“Reward your kid's good behavior. Be as creative as you like with your reward system. Spell out the types of behavior and chores that will be rewarded. Don't forget about your reward system or it won't work. As your children grow up and House Rules evolve, so can the rewards. “ -Nickelodeon Parents Connect
What do rewarding a child and mortgage lending have in common?
Let’s see where I am going with this...
Client segmentation has been a popular topic of discussion amongst our clients lately. Most correspondent investors are already segmenting their customers based on profitability, quality, pull through, and paying their bills on time. Citi Mortgage has its Star Performance Rating System.
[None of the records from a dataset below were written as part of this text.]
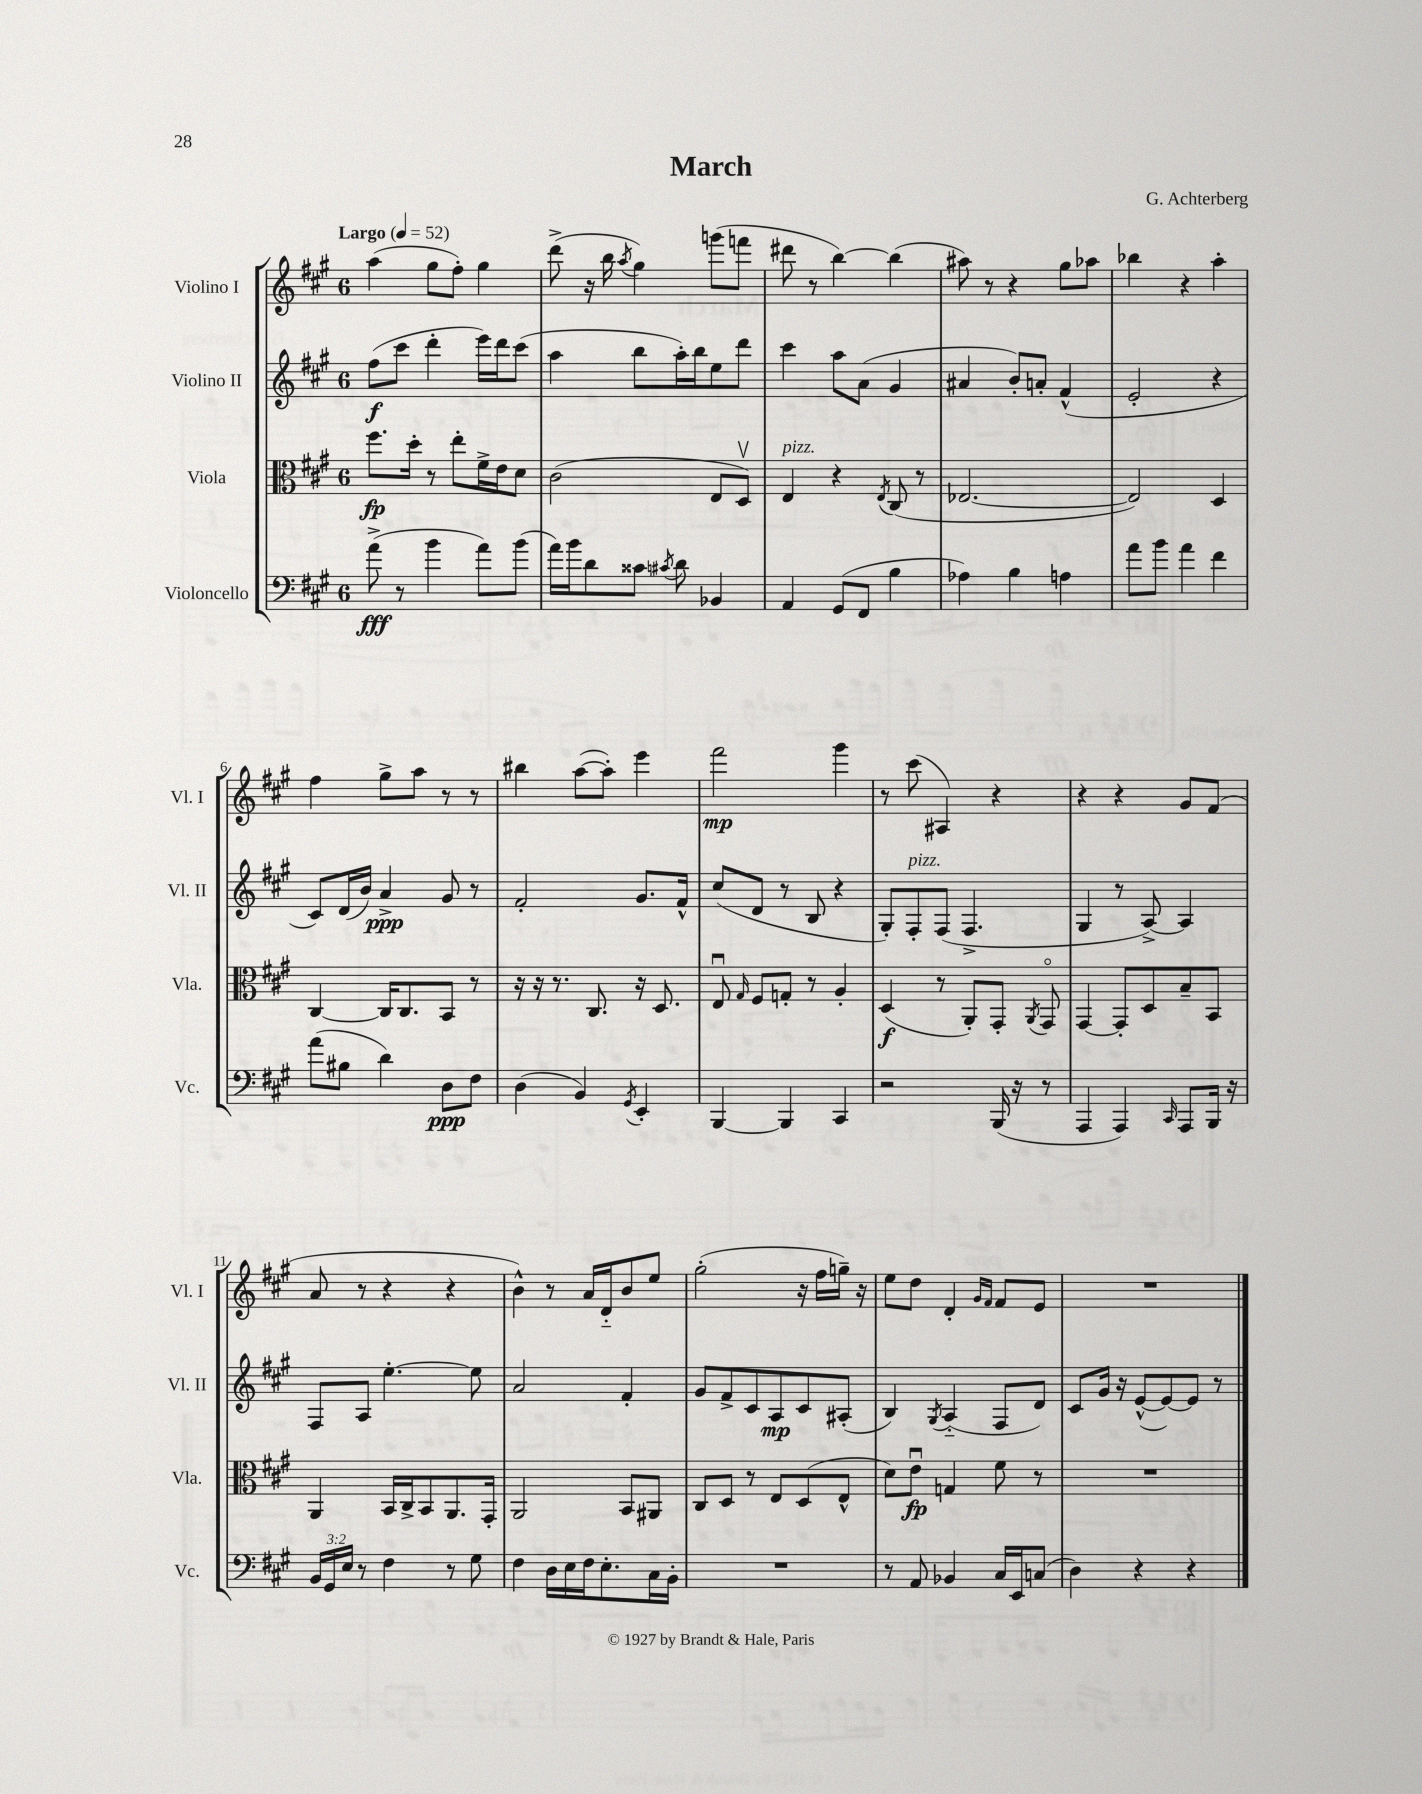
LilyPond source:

\header { title = "March" composer = "G. Achterberg" }
<<
\new StaffGroup <<
\new Staff = "s0" \with { instrumentName = "Violino I" shortInstrumentName = "Vl. I" } {
    \clef treble \key a \major \once \override Staff.TimeSignature.style = #'single-digit \time 6/8 \tempo "Largo" 4 = 52
    \autoBeamOff a''4( gis''8[ fis''8]-.) gis''4 |
    d'''8->( r16 b''16 \acciaccatura { a''8 } gis''4) g'''8[( f'''8] |
    dis'''8 r8 b''4~) b''4( |
    ais''8) r8 r4 gis''8[ aes''8] |
    bes''4 r4 a''4-. |
    fis''4 gis''8[-> a''8] r8 r8 |
    bis''4 a''8[~( a''8]-.) e'''4 |
    fis'''2\mp gis'''4 |
    r8 cis'''8( ais4) r4 |
    r4 r4 gis'8[ fis'8]( |
    a'8 r8 r4 r4 |
    b'4-^) r8 a'16[ d'16-_ b'8 e''8] |
    gis''2-.( r16 fis''16[ g''16]--) r16 |
    e''8[ d''8] d'4-. \grace { gis'16[ fis'16] } fis'8[ e'8] |
    R2. \bar "|." |
}
\new Staff = "s1" \with { instrumentName = "Violino II" shortInstrumentName = "Vl. II" } {
    \clef treble \key a \major \once \override Staff.TimeSignature.style = #'single-digit \time 6/8
    \autoBeamOff fis''8[\f( cis'''8] d'''4-. e'''16[) d'''16 cis'''8]( |
    a''4 b''8[ a''16-.) b''16 e''8 d'''8] |
    cis'''4 a''8[ a'8]( gis'4 |
    ais'4 b'8[-.) a'8]-. fis'4-^( |
    e'2-. r4 |
    cis'8[) d'16( b'16]) a'4->\ppp gis'8 r8 |
    fis'2-. gis'8.[ fis'16]-^ |
    cis''8[( d'8] r8 b8 r4 |
    gis8[-.) fis8-.^\markup { \italic "pizz." } fis8]( fis4.-> |
    gis4 r8 a8~->) a4 |
    fis8[ a8] e''4.~-. e''8 |
    a'2 fis'4-. |
    gis'8[ fis'8-> cis'8 a8\mp cis'8 ais8]-.( |
    b4) \acciaccatura { gis8 } a4-_( fis8[ d'8]) |
    cis'8[ gis'16] r16 e'8[~-^( e'8~) e'8] r8 \bar "|." |
}
\new Staff = "s2" \with { instrumentName = "Viola" shortInstrumentName = "Vla." } {
    \clef alto \key a \major \once \override Staff.TimeSignature.style = #'single-digit \time 6/8
    \autoBeamOff fis''8.[\fp d''16]-. r8 e''8[-. fis'16-> e'16 d'8] |
    cis'2( e8[ d8]\upbow) |
    e4^\markup { \italic "pizz." } r4 \acciaccatura { e8 } cis8( r8 |
    ees2.~ |
    ees2) d4 |
    cis4~ cis16[ cis8. b,8] r8 |
    r16 r16 r8. cis8. r16 d8. |
    e8\downbow \grace { gis16 } fis8[ g8]-. r8 a4-. |
    d4\f( r8 a,8[-.) gis,8]-. \acciaccatura { a,8 } gis,8\flageolet |
    gis,4~ gis,8[-. d8 b8-- b,8] |
    a,4 b,16[ cis16-> b,8 a,8. gis,16]-. |
    a,2 b,8[ ais,8] |
    cis8[ d8] r8 e8[ d8( e8]-^ |
    d'8[) e'8]\downbow\fp g4 fis'8 r8 |
    R2. \bar "|." |
}
\new Staff = "s3" \with { instrumentName = "Violoncello" shortInstrumentName = "Vc." } {
    \clef bass \key a \major \once \override Staff.TimeSignature.style = #'single-digit \time 6/8 \override Staff.TupletNumber.text = #tuplet-number::calc-fraction-text
    \autoBeamOff a'8->\fff( r8 b'4 a'8[) b'8]( |
    a'16[) b'16 d'8 cisis'8] \acciaccatura { cis'8 } d'8 bes,4 |
    a,4 gis,8[( fis,8] b4 |
    aes4) b4 a4 |
    a'8[ b'8] a'4 fis'4 |
    a'8[( bis8] d'4) d8[\ppp fis8] |
    d4( b,4) \acciaccatura { gis,8 } e,4-. |
    b,,4~ b,,4 cis,4 |
    r2 b,,16( r16 r8 |
    a,,4 a,,4) \grace { cis,16 } a,,8[ b,,16] r16 |
    \tuplet 3/2 { b,16[ gis,16 e16] } r8 fis4 r8 gis8 |
    fis4 d16[ e16 fis16 e8.-. cis16 b,16]-. |
    R2. |
    r8 a,8 bes,4 cis16[ e,16 c8]( |
    d4) r4 r4 \bar "|." |
}
>>
>>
Bank of America, formally Countywide Funding, has always had customer segmentation and provides benifits to customer based on various behavior and historical performance. Customers with the highest score get rewards: better pricing and better service.
Many of our clients are now analyzing third party originators (TPO), branch offices, and loan officers to get a better idea on the overall value they receive from doing business with them. As noted above, the value includes profitability and other key measurements. As with correspondent investors, better customers are getting rewards: better pricing for TPO customers and better commissions for loan officers.
As a top producing loan officer, I would want to work for a company that had this type of reward system in place that would help me generate higher commissions and therefore profits for myself.
Let’s look at the current business environment to see what the drivers and behavior might be to help increase loan officer rewards:
- Originating government loans: It doesn’t take a rocket scientist to figure out that government loans generate much more secondary market gain-on-sale than GSE loans. If you are focused on FHA loans, your loans have much more value than a GSE loan.
- Pull through: A high pull through lowers hedging costs for the secondary marketing manager. If you deliver a high percentage of your locked loans, that helps reduce hedge costs and improve profits.
- Funding Rate: As in number 2 above, high funding rate lowers hedge but it also lowers operational costs. Set up and loan underwriting occur on all loans whether they fund or not. Regardless if the loan funds or not, there is still the cost. If your funding rate is higher, you are assisting the company in increasing its productivity and lowering the cost of origination.
- Loan Repurchase Requests, Early Payment Defaults (EPD) and Early Payoffs (EPOs): Losses resulting from one loan repurchase can wipe out the profits on 50 closed loans. If you don’t have a history of these sorts of events, you provide cost saving value to your company.
Here’s the bottom line: If you are a loan officer that meets the four behavior drivers above, you should be talking to your manager or owner about a better deal. Your behavior, practices and loan products have a high value to your employer. You should be rewarded for your behavior. If you are missing some of the behavior drivers above and want to get higher commissions, start working on these now.
With children, we reward for good behavior. With loan offices and TPO customers, we should expect rewards for our good behavior.